I for one really enjoy both his longer form work and his shorter takes.

falcor84•47m ago
That code has many issues, but the one that bothers me the most in practice is this tendency of adding imports inside functions. I can only assume that it's an artifact of them optimizing for a minimal number of edits somewhere in the process, but I expect better.
kccqzy•12m ago
It's to make imports lazy, to solve the issue of slow import at startup.
jpcompartir•46m ago
Most comments seem to be taking the code seriously, when it's clearly satirical?
fkyoureadthedoc•37m ago
Not sure why but it made me think of FizzBuzzEnterpriseEdition https://github.com/EnterpriseQualityCoding/FizzBuzzEnterpris...
glitchc•33m ago
But what's the prompt that led to this output? Is it just a simple "Write code to divide a by b?" or are there instructions added for code safety or specific behaviours?

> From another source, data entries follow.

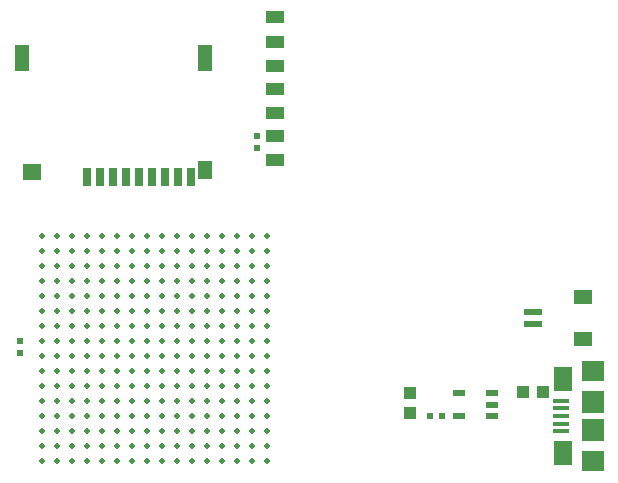
<source format=gbr>
G04 EAGLE Gerber RS-274X export*
G75*
%MOMM*%
%FSLAX34Y34*%
%LPD*%
%INSolderpaste Top*%
%IPPOS*%
%AMOC8*
5,1,8,0,0,1.08239X$1,22.5*%
G01*
%ADD10C,0.500000*%
%ADD11R,0.600000X0.500000*%
%ADD12R,0.700000X1.600000*%
%ADD13R,1.200000X1.600000*%
%ADD14R,1.200000X2.200000*%
%ADD15R,1.600000X1.400000*%
%ADD16R,1.500000X1.000000*%
%ADD17R,1.100000X0.600000*%
%ADD18R,1.900000X1.800000*%
%ADD19R,1.900000X1.900000*%
%ADD20R,1.600000X2.100000*%
%ADD21R,1.350000X0.400000*%
%ADD22R,1.100000X1.000000*%
%ADD23R,1.000000X1.100000*%
%ADD24R,0.500000X0.600000*%
%ADD25R,1.600000X1.200000*%
%ADD26R,1.600000X0.600000*%


D10*
X26670Y12954D03*
X26670Y25654D03*
X26670Y38354D03*
X26670Y51054D03*
X26670Y63754D03*
X26670Y76454D03*
X26670Y89154D03*
X26670Y101854D03*
X26670Y114554D03*
X26670Y127254D03*
X26670Y139954D03*
X26670Y152654D03*
X26670Y165354D03*
X26670Y178054D03*
X26670Y190754D03*
X26670Y203454D03*
X39370Y12954D03*
X39370Y25654D03*
X39370Y38354D03*
X39370Y51054D03*
X39370Y63754D03*
X39370Y76454D03*
X39370Y89154D03*
X39370Y101854D03*
X39370Y114554D03*
X39370Y127254D03*
X39370Y139954D03*
X39370Y152654D03*
X39370Y165354D03*
X39370Y178054D03*
X39370Y190754D03*
X39370Y203454D03*
X52070Y12954D03*
X52070Y25654D03*
X52070Y38354D03*
X52070Y51054D03*
X52070Y63754D03*
X52070Y76454D03*
X52070Y89154D03*
X52070Y101854D03*
X52070Y114554D03*
X52070Y127254D03*
X52070Y139954D03*
X52070Y152654D03*
X52070Y165354D03*
X52070Y178054D03*
X52070Y190754D03*
X52070Y203454D03*
X64770Y12954D03*
X64770Y25654D03*
X64770Y38354D03*
X64770Y51054D03*
X64770Y63754D03*
X64770Y76454D03*
X64770Y89154D03*
X64770Y101854D03*
X64770Y114554D03*
X64770Y127254D03*
X64770Y139954D03*
X64770Y152654D03*
X64770Y165354D03*
X64770Y178054D03*
X64770Y190754D03*
X64770Y203454D03*
X77470Y12954D03*
X77470Y25654D03*
X77470Y38354D03*
X77470Y51054D03*
X77470Y63754D03*
X77470Y76454D03*
X77470Y89154D03*
X77470Y101854D03*
X77470Y114554D03*
X77470Y127254D03*
X77470Y139954D03*
X77470Y152654D03*
X77470Y165354D03*
X77470Y178054D03*
X77470Y190754D03*
X77470Y203454D03*
X90170Y12954D03*
X90170Y25654D03*
X90170Y38354D03*
X90170Y51054D03*
X90170Y63754D03*
X90170Y76454D03*
X90170Y89154D03*
X90170Y101854D03*
X90170Y114554D03*
X90170Y127254D03*
X90170Y139954D03*
X90170Y152654D03*
X90170Y165354D03*
X90170Y178054D03*
X90170Y190754D03*
X90170Y203454D03*
X102870Y12954D03*
X102870Y25654D03*
X102870Y38354D03*
X102870Y51054D03*
X102870Y63754D03*
X102870Y76454D03*
X102870Y89154D03*
X102870Y101854D03*
X102870Y114554D03*
X102870Y127254D03*
X102870Y139954D03*
X102870Y152654D03*
X102870Y165354D03*
X102870Y178054D03*
X102870Y190754D03*
X102870Y203454D03*
X115570Y12954D03*
X115570Y25654D03*
X115570Y38354D03*
X115570Y51054D03*
X115570Y63754D03*
X115570Y76454D03*
X115570Y89154D03*
X115570Y101854D03*
X115570Y114554D03*
X115570Y127254D03*
X115570Y139954D03*
X115570Y152654D03*
X115570Y165354D03*
X115570Y178054D03*
X115570Y190754D03*
X115570Y203454D03*
X128270Y12954D03*
X128270Y25654D03*
X128270Y38354D03*
X128270Y51054D03*
X128270Y63754D03*
X128270Y76454D03*
X128270Y89154D03*
X128270Y101854D03*
X128270Y114554D03*
X128270Y127254D03*
X128270Y139954D03*
X128270Y152654D03*
X128270Y165354D03*
X128270Y178054D03*
X128270Y190754D03*
X128270Y203454D03*
X140970Y12954D03*
X140970Y25654D03*
X140970Y38354D03*
X140970Y51054D03*
X140970Y63754D03*
X140970Y76454D03*
X140970Y89154D03*
X140970Y101854D03*
X140970Y114554D03*
X140970Y127254D03*
X140970Y139954D03*
X140970Y152654D03*
X140970Y165354D03*
X140970Y178054D03*
X140970Y190754D03*
X140970Y203454D03*
X153670Y12954D03*
X153670Y25654D03*
X153670Y38354D03*
X153670Y51054D03*
X153670Y63754D03*
X153670Y76454D03*
X153670Y89154D03*
X153670Y101854D03*
X153670Y114554D03*
X153670Y127254D03*
X153670Y139954D03*
X153670Y152654D03*
X153670Y165354D03*
X153670Y178054D03*
X153670Y190754D03*
X153670Y203454D03*
X166370Y12954D03*
X166370Y25654D03*
X166370Y38354D03*
X166370Y51054D03*
X166370Y63754D03*
X166370Y76454D03*
X166370Y89154D03*
X166370Y101854D03*
X166370Y114554D03*
X166370Y127254D03*
X166370Y139954D03*
X166370Y152654D03*
X166370Y165354D03*
X166370Y178054D03*
X166370Y190754D03*
X166370Y203454D03*
X179070Y12954D03*
X179070Y25654D03*
X179070Y38354D03*
X179070Y51054D03*
X179070Y63754D03*
X179070Y76454D03*
X179070Y89154D03*
X179070Y101854D03*
X179070Y114554D03*
X179070Y127254D03*
X179070Y139954D03*
X179070Y152654D03*
X179070Y165354D03*
X179070Y178054D03*
X179070Y190754D03*
X179070Y203454D03*
X191770Y12954D03*
X191770Y25654D03*
X191770Y38354D03*
X191770Y51054D03*
X191770Y63754D03*
X191770Y76454D03*
X191770Y89154D03*
X191770Y101854D03*
X191770Y114554D03*
X191770Y127254D03*
X191770Y139954D03*
X191770Y152654D03*
X191770Y165354D03*
X191770Y178054D03*
X191770Y190754D03*
X191770Y203454D03*
X204470Y12954D03*
X204470Y25654D03*
X204470Y38354D03*
X204470Y51054D03*
X204470Y63754D03*
X204470Y76454D03*
X204470Y89154D03*
X204470Y101854D03*
X204470Y114554D03*
X204470Y127254D03*
X204470Y139954D03*
X204470Y152654D03*
X204470Y165354D03*
X204470Y178054D03*
X204470Y190754D03*
X204470Y203454D03*
X217170Y12954D03*
X217170Y25654D03*
X217170Y38354D03*
X217170Y51054D03*
X217170Y63754D03*
X217170Y76454D03*
X217170Y89154D03*
X217170Y101854D03*
X217170Y114554D03*
X217170Y127254D03*
X217170Y139954D03*
X217170Y152654D03*
X217170Y165354D03*
X217170Y178054D03*
X217170Y190754D03*
X217170Y203454D03*
D11*
X7620Y104220D03*
X7620Y114220D03*
D12*
X64966Y252730D03*
X75966Y252730D03*
X86966Y252730D03*
X97966Y252730D03*
X108966Y252730D03*
X119966Y252730D03*
X130966Y252730D03*
X141966Y252730D03*
X152966Y252730D03*
D13*
X164566Y258730D03*
D14*
X164466Y353730D03*
X9466Y353730D03*
D15*
X18466Y257730D03*
D16*
X223560Y267460D03*
X223560Y287460D03*
X223560Y307460D03*
X223560Y327460D03*
X223560Y347460D03*
X223560Y367460D03*
X223560Y388460D03*
D11*
X208280Y277702D03*
X208280Y287702D03*
D17*
X407250Y51006D03*
X407250Y60506D03*
X407250Y70006D03*
X379250Y51006D03*
X379250Y70006D03*
D18*
X492760Y12800D03*
D19*
X492760Y38800D03*
X492760Y62800D03*
D18*
X492760Y88800D03*
D20*
X467260Y81800D03*
X467260Y19800D03*
D21*
X466010Y50800D03*
X466010Y44300D03*
X466010Y63800D03*
X466010Y57300D03*
X466010Y37800D03*
D22*
X337820Y69968D03*
X337820Y52968D03*
D23*
X433460Y71120D03*
X450460Y71120D03*
D24*
X355172Y51054D03*
X365172Y51054D03*
D25*
X484220Y115760D03*
X484220Y151760D03*
D26*
X442220Y128760D03*
X442220Y138760D03*
M02*

</source>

I know it's Karpathy, which is why the entire prompt is all the more important to see.

johnisgood•22m ago
"Write me a code that divides a by b and make sure it is safe and handles all edge cases"[1] or something and some languages have more than others.

[1] Probably with some "make you sure handle ALL cases in existence", or emphasis, along those lines.

stargrazer•31m ago
but then, why code with exceptions, why not perform pre-flight/pre-validation checks and minimize exceptions to the truly unknown?
jampekka•12m ago
I've noted that LLMs tend to produce defensive code to a fault. Lots of unnecessary checks, e.g. check for null/None/undefined multiple times for same valie. This can lead to really hard to read code, even for the LLM itself.

The RL objectives probably heavily penalize exceptions, but don't reward much for code readability or simplicity.